I could never honestly remember them all.

Working has always been a struggle. The ability and motivation is there. Ultimately I am a workaholic and can easily pour myself in to my work. I have a need for things to be produced perfectly and wavering from that is irritating, even the slim human error of 2% can bother me, and then in other aspects of life I could not care less. But when someone is paying me to produce something I would prefer it be as perfect as I can humanly allow.
Moronic concept in this day and age when identity is created in 5 minutes time and beating out your competitor boils down to a morale slaughter.

I am trying at this point to work from home, I can plenty of skills that I can market from home and I have a need after roughly 12-15 years in the work force to have stability and comfort in knowing that social entities will not interfere with my income.

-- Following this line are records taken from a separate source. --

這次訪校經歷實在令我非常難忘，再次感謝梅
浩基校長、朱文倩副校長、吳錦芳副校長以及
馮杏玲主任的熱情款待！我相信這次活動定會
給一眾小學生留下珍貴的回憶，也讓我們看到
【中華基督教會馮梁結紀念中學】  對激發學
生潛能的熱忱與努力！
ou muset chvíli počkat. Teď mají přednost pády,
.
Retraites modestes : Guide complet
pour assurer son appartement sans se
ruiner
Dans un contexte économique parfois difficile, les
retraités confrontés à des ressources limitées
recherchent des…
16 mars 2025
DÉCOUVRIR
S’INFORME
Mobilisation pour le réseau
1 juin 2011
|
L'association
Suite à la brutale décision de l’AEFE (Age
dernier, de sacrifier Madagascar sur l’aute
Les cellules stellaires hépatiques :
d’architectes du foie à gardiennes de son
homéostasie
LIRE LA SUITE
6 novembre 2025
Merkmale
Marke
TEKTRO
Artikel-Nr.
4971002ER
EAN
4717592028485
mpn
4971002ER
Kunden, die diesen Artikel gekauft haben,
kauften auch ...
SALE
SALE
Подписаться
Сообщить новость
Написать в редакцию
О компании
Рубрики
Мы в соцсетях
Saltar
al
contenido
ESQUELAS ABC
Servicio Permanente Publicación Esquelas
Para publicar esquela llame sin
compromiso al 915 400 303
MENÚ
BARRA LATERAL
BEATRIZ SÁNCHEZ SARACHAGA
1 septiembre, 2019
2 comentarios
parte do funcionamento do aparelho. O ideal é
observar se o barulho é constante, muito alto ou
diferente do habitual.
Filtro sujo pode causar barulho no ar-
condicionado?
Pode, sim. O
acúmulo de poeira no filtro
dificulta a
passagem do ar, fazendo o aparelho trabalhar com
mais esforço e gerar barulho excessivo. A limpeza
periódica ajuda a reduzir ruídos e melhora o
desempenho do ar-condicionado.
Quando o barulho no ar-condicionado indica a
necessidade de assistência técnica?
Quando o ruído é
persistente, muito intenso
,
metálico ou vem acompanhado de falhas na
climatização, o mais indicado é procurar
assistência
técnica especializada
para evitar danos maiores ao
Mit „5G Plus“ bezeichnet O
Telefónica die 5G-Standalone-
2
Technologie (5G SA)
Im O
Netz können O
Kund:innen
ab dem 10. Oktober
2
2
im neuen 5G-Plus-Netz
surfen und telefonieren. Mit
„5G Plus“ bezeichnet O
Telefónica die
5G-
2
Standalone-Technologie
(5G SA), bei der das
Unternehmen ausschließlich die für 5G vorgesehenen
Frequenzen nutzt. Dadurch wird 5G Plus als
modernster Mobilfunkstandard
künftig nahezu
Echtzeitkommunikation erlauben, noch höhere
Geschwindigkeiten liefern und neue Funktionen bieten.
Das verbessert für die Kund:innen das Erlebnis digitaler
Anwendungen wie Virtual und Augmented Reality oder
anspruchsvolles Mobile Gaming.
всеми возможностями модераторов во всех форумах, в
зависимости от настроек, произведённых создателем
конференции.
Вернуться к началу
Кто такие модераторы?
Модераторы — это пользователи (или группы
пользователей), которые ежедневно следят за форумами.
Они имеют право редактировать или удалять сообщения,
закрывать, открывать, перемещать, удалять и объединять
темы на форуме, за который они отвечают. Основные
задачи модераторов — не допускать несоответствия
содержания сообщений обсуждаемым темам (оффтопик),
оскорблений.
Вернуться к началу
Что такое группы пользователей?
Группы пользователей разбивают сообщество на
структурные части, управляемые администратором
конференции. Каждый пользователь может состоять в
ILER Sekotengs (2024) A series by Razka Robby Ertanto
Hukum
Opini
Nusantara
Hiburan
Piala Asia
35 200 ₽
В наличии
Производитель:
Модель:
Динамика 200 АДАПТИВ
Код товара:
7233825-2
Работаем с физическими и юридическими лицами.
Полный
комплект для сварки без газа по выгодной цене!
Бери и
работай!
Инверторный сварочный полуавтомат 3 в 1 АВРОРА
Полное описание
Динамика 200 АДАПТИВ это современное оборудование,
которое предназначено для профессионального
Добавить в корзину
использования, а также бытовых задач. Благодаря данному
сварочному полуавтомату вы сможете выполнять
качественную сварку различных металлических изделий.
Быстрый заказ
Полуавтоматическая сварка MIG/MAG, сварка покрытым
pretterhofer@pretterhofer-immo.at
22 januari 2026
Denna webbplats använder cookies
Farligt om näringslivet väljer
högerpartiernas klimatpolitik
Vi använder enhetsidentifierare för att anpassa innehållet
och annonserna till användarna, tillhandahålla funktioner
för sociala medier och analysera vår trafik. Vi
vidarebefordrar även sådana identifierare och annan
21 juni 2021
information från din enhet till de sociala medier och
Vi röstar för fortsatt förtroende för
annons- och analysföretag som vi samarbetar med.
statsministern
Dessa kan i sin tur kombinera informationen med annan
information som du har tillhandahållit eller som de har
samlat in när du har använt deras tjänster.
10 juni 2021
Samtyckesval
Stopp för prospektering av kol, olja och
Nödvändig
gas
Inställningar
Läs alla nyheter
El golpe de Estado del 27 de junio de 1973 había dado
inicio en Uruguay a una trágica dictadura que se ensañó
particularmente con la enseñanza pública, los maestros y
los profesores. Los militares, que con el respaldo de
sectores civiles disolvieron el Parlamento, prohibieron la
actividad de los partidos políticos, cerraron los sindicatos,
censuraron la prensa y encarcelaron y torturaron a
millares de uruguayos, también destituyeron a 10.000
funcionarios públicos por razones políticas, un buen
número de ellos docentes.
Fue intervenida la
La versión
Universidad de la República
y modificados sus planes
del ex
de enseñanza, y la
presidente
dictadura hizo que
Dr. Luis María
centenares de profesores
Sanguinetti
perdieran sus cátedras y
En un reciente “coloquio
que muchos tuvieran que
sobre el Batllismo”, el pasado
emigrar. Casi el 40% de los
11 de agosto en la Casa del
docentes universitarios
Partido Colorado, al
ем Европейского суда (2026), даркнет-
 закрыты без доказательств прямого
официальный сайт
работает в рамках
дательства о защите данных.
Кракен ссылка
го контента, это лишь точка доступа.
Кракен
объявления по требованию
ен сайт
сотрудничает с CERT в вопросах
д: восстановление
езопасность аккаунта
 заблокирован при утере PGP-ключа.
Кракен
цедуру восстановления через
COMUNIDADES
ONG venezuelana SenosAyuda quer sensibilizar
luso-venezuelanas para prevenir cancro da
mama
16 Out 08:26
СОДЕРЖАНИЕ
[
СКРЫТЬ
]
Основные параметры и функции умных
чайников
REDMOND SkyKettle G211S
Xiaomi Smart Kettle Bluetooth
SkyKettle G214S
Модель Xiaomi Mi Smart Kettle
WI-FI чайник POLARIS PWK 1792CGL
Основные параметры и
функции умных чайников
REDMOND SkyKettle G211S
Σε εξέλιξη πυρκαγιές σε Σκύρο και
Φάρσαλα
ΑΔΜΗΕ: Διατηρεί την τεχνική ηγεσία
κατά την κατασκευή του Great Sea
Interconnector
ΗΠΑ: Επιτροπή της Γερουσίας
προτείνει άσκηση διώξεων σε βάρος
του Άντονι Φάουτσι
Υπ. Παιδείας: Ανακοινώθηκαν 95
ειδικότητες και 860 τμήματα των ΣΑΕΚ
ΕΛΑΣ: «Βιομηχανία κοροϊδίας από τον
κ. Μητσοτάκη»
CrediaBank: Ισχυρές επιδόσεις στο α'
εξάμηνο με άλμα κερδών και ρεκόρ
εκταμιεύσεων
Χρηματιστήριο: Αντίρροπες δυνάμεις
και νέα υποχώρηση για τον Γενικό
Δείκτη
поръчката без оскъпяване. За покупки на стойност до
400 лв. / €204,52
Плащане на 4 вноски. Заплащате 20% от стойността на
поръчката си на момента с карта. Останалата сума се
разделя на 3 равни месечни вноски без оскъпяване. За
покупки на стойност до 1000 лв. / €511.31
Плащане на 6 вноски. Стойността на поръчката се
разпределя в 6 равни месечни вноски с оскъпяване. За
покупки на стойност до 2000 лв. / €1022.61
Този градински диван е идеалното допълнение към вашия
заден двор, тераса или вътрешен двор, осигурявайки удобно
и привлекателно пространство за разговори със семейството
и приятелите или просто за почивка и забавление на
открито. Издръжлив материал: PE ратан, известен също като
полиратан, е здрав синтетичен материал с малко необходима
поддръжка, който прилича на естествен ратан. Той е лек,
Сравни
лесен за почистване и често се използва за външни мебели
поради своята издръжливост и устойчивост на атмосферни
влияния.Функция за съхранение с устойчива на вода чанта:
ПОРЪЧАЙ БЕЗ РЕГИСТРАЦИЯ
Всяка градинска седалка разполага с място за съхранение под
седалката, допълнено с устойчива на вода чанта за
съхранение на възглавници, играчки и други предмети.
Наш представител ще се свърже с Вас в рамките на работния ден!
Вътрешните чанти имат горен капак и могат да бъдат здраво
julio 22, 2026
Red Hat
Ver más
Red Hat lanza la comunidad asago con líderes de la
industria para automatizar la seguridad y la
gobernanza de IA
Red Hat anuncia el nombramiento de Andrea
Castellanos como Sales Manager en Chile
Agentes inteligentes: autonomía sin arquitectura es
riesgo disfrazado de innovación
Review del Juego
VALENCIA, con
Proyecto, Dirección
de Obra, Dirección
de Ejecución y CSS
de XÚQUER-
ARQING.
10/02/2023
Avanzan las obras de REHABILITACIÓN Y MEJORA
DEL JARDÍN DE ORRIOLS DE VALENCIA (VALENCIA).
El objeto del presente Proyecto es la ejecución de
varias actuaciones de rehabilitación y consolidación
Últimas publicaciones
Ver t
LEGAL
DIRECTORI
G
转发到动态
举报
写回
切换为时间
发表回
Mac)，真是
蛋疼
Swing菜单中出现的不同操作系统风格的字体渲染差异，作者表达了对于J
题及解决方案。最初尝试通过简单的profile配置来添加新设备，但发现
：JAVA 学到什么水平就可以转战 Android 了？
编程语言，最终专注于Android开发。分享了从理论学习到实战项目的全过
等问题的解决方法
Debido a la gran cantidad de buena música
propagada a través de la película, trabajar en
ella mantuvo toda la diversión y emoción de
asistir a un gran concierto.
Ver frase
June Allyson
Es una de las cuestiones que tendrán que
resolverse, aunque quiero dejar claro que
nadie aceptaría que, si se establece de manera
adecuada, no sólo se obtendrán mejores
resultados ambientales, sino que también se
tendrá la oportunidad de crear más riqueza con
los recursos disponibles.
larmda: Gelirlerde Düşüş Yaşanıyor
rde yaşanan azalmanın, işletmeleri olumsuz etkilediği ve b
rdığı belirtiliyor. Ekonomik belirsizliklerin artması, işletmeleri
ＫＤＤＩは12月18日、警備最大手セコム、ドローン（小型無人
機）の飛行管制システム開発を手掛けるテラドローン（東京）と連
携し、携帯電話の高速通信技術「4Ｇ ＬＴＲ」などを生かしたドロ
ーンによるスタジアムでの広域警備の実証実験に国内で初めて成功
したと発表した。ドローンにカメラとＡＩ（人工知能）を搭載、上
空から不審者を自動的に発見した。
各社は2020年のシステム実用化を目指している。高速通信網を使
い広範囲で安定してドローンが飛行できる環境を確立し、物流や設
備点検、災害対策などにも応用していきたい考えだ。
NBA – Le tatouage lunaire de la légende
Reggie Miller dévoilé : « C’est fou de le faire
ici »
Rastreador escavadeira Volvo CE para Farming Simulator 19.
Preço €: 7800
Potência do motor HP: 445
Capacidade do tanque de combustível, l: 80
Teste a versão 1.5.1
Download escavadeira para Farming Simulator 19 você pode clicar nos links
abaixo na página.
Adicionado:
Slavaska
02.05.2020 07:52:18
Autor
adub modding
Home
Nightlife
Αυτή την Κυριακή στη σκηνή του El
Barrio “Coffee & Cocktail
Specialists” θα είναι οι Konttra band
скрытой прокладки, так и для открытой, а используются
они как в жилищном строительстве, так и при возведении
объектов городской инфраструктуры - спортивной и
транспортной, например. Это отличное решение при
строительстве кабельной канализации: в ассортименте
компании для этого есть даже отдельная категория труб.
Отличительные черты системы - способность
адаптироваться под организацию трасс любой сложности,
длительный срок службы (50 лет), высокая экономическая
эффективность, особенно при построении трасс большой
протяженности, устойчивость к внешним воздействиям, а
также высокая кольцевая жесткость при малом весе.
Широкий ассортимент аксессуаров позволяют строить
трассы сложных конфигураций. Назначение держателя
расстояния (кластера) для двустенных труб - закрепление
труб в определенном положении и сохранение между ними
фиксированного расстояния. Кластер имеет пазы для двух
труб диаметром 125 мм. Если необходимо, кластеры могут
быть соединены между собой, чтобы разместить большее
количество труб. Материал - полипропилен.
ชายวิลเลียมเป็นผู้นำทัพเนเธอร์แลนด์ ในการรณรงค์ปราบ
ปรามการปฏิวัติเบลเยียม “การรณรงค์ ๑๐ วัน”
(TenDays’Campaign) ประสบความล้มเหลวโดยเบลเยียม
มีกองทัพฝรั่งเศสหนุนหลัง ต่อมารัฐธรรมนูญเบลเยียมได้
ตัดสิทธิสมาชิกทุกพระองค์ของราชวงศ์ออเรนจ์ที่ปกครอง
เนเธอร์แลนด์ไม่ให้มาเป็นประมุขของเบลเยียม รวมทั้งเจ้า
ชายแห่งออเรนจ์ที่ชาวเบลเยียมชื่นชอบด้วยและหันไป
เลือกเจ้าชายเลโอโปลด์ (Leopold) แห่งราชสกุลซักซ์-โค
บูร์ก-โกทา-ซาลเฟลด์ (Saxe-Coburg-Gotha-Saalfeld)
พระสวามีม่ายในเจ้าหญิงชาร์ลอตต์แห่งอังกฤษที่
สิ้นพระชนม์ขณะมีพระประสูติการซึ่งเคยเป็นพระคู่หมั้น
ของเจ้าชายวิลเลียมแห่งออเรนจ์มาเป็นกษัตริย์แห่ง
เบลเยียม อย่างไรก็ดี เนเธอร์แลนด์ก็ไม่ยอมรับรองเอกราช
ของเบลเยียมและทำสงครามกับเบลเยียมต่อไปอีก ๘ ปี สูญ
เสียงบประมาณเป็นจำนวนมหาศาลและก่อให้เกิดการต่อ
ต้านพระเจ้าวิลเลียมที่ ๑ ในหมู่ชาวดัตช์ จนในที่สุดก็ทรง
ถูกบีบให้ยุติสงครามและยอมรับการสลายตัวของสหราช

I am taking graphic design jobs and assisting companies with social media marketing for now and will be taking more jobs related to my skills as time goes on. For now my main focus is learning to focus. 

I have spent years diving in to work 60-90 hours a week, never less than 60 hours a week. 60 hours used to be a slow week for me and I'd start looking for side jobs. Being on the move works best for me, it's much like pacing and keeps my thoughts in a forward or less irritating motion. 
A lot of people on the autism spectrum would not have ever attempted that many job fields, and most NT's do not fill out as many job applications in a lifetime as I have had jobs.